Surprising was how much I loved The Lost Daughter (Grade: B+). Maggie Gyllenhaal tackles complex subject matter in a stunningly confident way. The film shifts through two periods of time, one played by Olivia Colman, which displays a masterclass of internalizing emotion as she is consumed by the attention of a young mother and fellow beachgoer played by Dakota Johnson, and the other from a period of her life that haunts her played by Jessie Buckley in an equally staggering performance. It’s a bold and highly refreshing character work on the grapples of motherhood, abandonment, and guilt. Maggie Gyllenhaal tackles tricky subject matter in a stunningly confident way that leaves us constantly questioning where the film is going but ultimately leaves us with a satisfying conclusion.
The GKIDS Film Belle (Grade: B) masterfully elevated from the gonzo digital world where you can limitlessly explore what you’re capable of. The animation is stunning, making it one of the beautiful projections I’ve ever seen at Alice Tully. It’s pretty much an engaging and wild riff on the Beauty and Beast format meets cyberbullying meets tale of secret teenage pop star story.
Sean Baker keeps swinging those big candy-colored home runs in an unbelievably hilarious and unbearably tragic Red Rocket (Grade: A-). It centers on a run-out-of-luck Mikey Saber returning home to his Texas town from LA, unable to find a job due to his porn star legacy past. All that you heard about Simon Rex’s sleazily delicious performance is true, but Suzanna Son is the film’s big find! Son lights up every frame with her personality and ginger-distinctive looks. Her post-coitus NSYNC song cover is a scene for the ages.

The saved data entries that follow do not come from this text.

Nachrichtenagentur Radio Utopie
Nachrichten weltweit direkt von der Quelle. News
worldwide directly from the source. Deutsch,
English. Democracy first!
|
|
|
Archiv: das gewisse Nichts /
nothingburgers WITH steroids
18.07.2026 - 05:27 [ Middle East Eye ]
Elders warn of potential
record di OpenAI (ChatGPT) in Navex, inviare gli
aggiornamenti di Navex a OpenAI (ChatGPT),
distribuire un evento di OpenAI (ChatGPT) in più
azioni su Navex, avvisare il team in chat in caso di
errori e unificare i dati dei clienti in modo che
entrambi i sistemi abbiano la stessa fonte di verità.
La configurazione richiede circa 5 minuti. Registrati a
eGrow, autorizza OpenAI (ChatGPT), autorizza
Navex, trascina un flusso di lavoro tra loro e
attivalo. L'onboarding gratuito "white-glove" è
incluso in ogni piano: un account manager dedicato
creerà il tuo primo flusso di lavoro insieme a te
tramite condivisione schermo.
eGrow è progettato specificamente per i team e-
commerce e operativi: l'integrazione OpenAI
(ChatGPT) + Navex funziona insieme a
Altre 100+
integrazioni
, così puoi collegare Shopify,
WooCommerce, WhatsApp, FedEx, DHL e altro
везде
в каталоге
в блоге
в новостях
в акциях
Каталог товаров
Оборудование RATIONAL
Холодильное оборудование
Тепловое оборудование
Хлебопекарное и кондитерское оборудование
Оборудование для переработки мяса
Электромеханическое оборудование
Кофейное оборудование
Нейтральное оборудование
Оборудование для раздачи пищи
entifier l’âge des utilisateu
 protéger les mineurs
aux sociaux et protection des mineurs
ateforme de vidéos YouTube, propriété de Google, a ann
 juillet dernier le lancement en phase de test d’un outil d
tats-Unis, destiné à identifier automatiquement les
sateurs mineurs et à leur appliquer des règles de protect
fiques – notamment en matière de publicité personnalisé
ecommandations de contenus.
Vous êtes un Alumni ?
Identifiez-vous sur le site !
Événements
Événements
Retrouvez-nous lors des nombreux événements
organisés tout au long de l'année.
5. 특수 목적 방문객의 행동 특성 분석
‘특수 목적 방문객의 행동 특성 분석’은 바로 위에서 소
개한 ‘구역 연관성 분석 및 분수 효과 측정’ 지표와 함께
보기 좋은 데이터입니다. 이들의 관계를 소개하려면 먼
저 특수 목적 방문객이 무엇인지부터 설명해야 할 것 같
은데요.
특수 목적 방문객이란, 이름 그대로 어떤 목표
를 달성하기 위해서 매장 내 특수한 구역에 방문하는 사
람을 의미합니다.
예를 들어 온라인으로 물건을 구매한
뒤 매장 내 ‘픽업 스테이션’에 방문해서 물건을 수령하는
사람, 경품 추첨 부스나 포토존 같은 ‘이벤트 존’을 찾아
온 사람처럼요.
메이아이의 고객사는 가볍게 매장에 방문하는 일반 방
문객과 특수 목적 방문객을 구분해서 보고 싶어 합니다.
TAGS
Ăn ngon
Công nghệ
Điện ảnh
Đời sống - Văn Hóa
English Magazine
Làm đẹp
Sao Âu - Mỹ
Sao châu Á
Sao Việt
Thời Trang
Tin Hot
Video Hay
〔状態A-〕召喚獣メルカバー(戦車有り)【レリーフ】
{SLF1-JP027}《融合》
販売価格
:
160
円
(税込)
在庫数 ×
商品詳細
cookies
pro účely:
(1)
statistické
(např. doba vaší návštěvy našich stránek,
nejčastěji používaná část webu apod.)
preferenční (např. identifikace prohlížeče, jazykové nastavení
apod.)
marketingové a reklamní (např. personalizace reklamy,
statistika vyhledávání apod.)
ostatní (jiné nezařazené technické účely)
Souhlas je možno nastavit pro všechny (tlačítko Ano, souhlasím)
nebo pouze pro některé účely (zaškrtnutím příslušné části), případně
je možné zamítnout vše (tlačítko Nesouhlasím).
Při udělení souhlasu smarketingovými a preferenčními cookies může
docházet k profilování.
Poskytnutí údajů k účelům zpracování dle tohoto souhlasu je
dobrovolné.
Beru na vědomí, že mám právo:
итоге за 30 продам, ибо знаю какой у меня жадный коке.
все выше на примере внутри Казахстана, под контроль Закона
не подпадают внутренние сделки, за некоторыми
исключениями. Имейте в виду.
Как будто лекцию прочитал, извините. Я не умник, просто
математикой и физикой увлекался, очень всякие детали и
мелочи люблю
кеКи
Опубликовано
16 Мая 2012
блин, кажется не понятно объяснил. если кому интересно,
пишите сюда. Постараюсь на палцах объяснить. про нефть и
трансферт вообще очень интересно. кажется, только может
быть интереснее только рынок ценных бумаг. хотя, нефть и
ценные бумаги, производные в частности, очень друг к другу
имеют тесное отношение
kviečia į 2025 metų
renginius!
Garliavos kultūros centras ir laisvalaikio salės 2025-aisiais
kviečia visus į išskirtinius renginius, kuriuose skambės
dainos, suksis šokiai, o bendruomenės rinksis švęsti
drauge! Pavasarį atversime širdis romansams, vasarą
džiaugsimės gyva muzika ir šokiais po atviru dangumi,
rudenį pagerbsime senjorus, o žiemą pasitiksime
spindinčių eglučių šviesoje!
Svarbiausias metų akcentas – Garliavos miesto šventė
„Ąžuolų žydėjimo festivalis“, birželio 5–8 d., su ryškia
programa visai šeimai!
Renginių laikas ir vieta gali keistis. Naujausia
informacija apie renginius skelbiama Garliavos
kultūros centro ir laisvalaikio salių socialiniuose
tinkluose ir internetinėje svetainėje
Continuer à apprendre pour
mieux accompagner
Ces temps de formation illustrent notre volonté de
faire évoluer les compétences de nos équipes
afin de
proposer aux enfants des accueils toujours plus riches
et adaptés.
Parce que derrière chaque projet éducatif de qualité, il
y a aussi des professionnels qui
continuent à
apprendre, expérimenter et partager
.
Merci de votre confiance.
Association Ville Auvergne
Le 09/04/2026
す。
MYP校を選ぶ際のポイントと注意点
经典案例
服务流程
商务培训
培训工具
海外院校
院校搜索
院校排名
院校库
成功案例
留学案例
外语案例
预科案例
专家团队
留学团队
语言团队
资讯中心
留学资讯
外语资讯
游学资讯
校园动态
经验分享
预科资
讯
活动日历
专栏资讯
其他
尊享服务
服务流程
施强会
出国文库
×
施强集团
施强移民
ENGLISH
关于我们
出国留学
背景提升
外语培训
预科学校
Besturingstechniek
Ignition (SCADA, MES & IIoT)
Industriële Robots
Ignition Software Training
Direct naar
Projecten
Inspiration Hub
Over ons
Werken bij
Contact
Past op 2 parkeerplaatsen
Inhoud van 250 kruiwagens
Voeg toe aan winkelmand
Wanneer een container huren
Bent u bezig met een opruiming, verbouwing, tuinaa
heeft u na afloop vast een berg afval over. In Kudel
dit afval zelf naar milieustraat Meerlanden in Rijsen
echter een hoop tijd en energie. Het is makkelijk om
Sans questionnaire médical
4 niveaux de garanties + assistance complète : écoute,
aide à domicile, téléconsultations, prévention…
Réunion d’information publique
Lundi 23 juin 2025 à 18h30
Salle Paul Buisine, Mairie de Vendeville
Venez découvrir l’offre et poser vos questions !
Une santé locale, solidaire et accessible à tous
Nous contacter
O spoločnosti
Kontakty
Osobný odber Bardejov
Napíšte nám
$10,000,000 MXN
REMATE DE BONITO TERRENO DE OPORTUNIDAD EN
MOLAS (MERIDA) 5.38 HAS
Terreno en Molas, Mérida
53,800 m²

Don’t let Parallel Mothers (Grade: B) being minor Pedro Almodóvar. It’s still an extremely engaging switched at birth soap opera that contemplates the most difficult decision a new mother could make. The narrative drama is predictable, but the execution of its direction is indeed hailed from a masterful auteur. Penelope Cruz is remarkable in a performance of deep emotional introspection that contemplates oddball performance in her other Venice film, In Competition, quite well.
Benedetta (Grade: B+) is a Paul Verhoeven joint to the highest and holiest order. It’s a blasphemously delicious camp-filled fun that demands an audience experience. On one end, it’s a takedown of the church for all its hypocrisy, cruelty, and plays for power. On the other, the pursuit of pleasure in its most sensual and delectably nasty form. No doubt, there are few movies this year you’re going to have more fun with.
In The Souvenir Part II (Grade: A-), Joanna Hoff unpacks her trauma in the most delicious and meta way possible that’s just my jam. She instruments her first gutting heartbreak and how she can channel it into healing art. Honor Swinton Byrne is a breakthrough performance a million times over, as an artist bravely confronts her past. We are gifted an expanded role for her filmmaker friend, played by Richard Ayoade. The latter once again steals the show in one of the sharpest and funniest performances of the year. It showcases an all-timer closing shot that felt like a high art version of me watching The Hills Series Finale with equal chills down my spine.